Although there are mummies from the Chinchorro culture that are definitely much older than Ötzi, none of them has documented evidence of tattoos. “Ötzi can now be demonstrated to be the oldest tattooed human so far discovered,” Deter-Wolf and colleagues write, but “it is highly unlikely that he represents the first tattooed person on earth.”
Frank Rühli, head of the Swiss Mummy Project at the Institute of Evolutionary Medicine at the University of Zurich, has done research on Ötzi for years and tells me that he is not very surprised to learn that these tattoos are the oldest in the world. Ötzi is “not only a very old but also a very well preserved mummy,” he notes, “which is one of the conditions necessary to actually trace tattoos. Interestingly, his tattoos are likely not only for decoration but also some sort of medical treatment.”
The fact that Ötzi has so many tattoos almost certainly means that others in his culture knew about tattooing and that he wasn’t the first person ever to have tattoos. Deter-Wolf tells me that archaeological objects are helpful in theoretically pushing back the date of early tattooing, as “there have been some compelling identifications of possible tattoo tools from the European Upper Palaeolithic” dating to 40,000 to 10,000 years ago. But using what we know about the evolution of the big brains of Homo sapiensand our penchant for creating culture, Deter-Wolf thinks that “complex symbolism and the practice of inscribing symbols on material culture may have laid the framework for permanent body marking by as early as 75,000 years ago.”
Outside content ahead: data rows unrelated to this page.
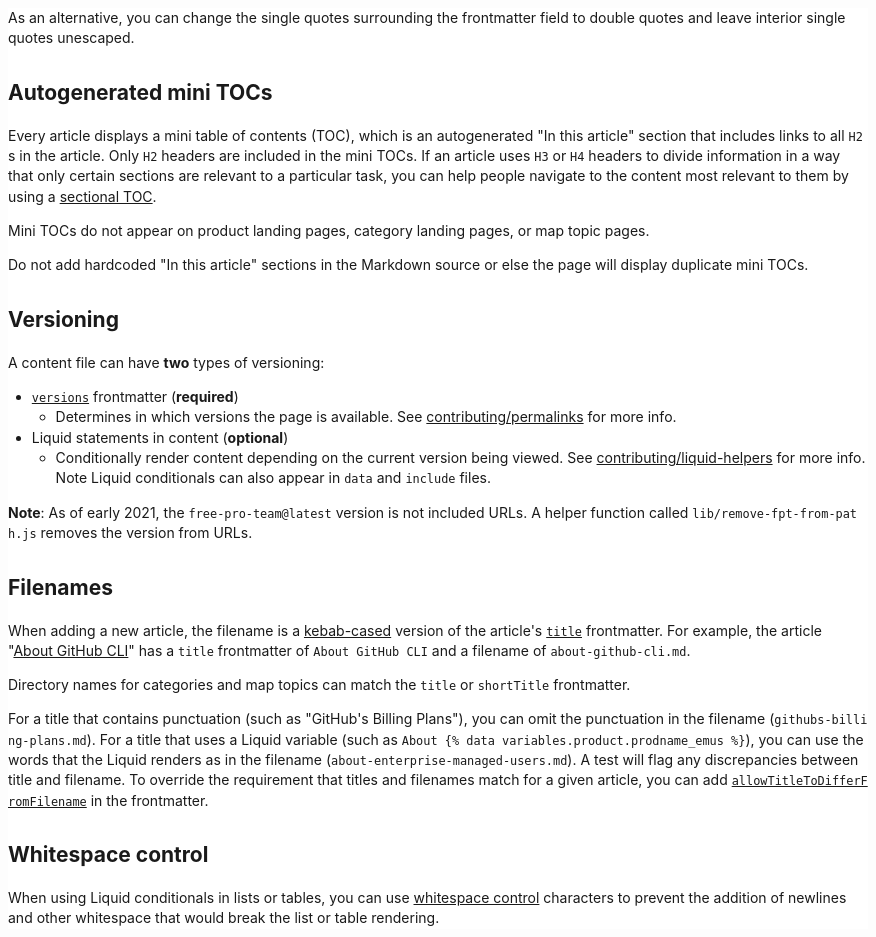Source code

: As an alternative, you can change the single quotes surrounding the frontmatter field to double quotes and leave interior single quotes unescaped.

## Autogenerated mini TOCs

Every article displays a mini table of contents (TOC), which is an autogenerated "In this article" section that includes links to all `H2`s in the article. Only `H2` headers are included in the mini TOCs. If an article uses `H3` or `H4` headers to divide information in a way that only certain sections are relevant to a particular task, you can help people navigate to the content most relevant to them by using a [sectional TOC](../contributing/content-style-guide.md#sectional-tocs).

Mini TOCs do not appear on product landing pages, category landing pages, or map topic pages.

Do not add hardcoded "In this article" sections in the Markdown source or else the page will display duplicate mini TOCs.

## Versioning

A content file can have **two** types of versioning:

- [`versions`](#versions) frontmatter (**required**)
    - Determines in which versions the page is available. See [contributing/permalinks](../contributing/permalinks.md) for more info.
- Liquid statements in content (**optional**)
    - Conditionally render content depending on the current version being viewed. See [contributing/liquid-helpers](../contributing/liquid-helpers.md) for more info. Note Liquid conditionals can also appear in `data` and `include` files.

**Note**: As of early 2021, the `free-pro-team@latest` version is not included URLs. A helper function called `lib/remove-fpt-from-path.js` removes the version from URLs.

## Filenames

When adding a new article, the filename is a [kebab-cased](https://en.wikipedia.org/wiki/Letter_case#Kebab_case) version of the article's [`title`](#title) frontmatter. For example, the article "[About GitHub CLI](https://docs.github.com/en/github-cli/github-cli/about-github-cli)" has a `title` frontmatter of `About GitHub CLI` and a filename of `about-github-cli.md`.

Directory names for categories and map topics can match the `title` or `shortTitle` frontmatter.

For a title that contains punctuation (such as "GitHub's Billing Plans"), you can omit the punctuation in the filename (`githubs-billing-plans.md`). For a title that uses a Liquid variable (such as `About {% data variables.product.prodname_emus %}`), you can use the words that the Liquid renders as in the filename (`about-enterprise-managed-users.md`). A test will flag any discrepancies between title and filename. To override the requirement that titles and filenames match for a given article, you can add [`allowTitleToDifferFromFilename`](#allowtitletodifferfromfilename) in the frontmatter.

## Whitespace control

When using Liquid conditionals in lists or tables, you can use [whitespace control](https://shopify.github.io/liquid/basics/whitespace/) characters to prevent the addition of newlines and other whitespace that would break the list or table rendering.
Whether archaeologists will find conclusive evidence of older tattooed individuals remains to be seen, but scholars think it is only a matter of time until they’re found. Rühli notes that “older tattoos may exist. Often they cannot be clearly seen by the naked eye. For example, Predynastic Egyptian mummies or Chilean mummies might have older ones.” Deter-Wolf is also convinced that new imaging technologies will get better and become more widely available, leading to identification of more ancient tattoos. “I believe that sooner or later, there will be discoveries of tattooed mummies that predate Ötzi,” he says.
Until that happens, though, Ötzi retains his Guinness Book of World Records title for “World’s Oldest Tattoos.”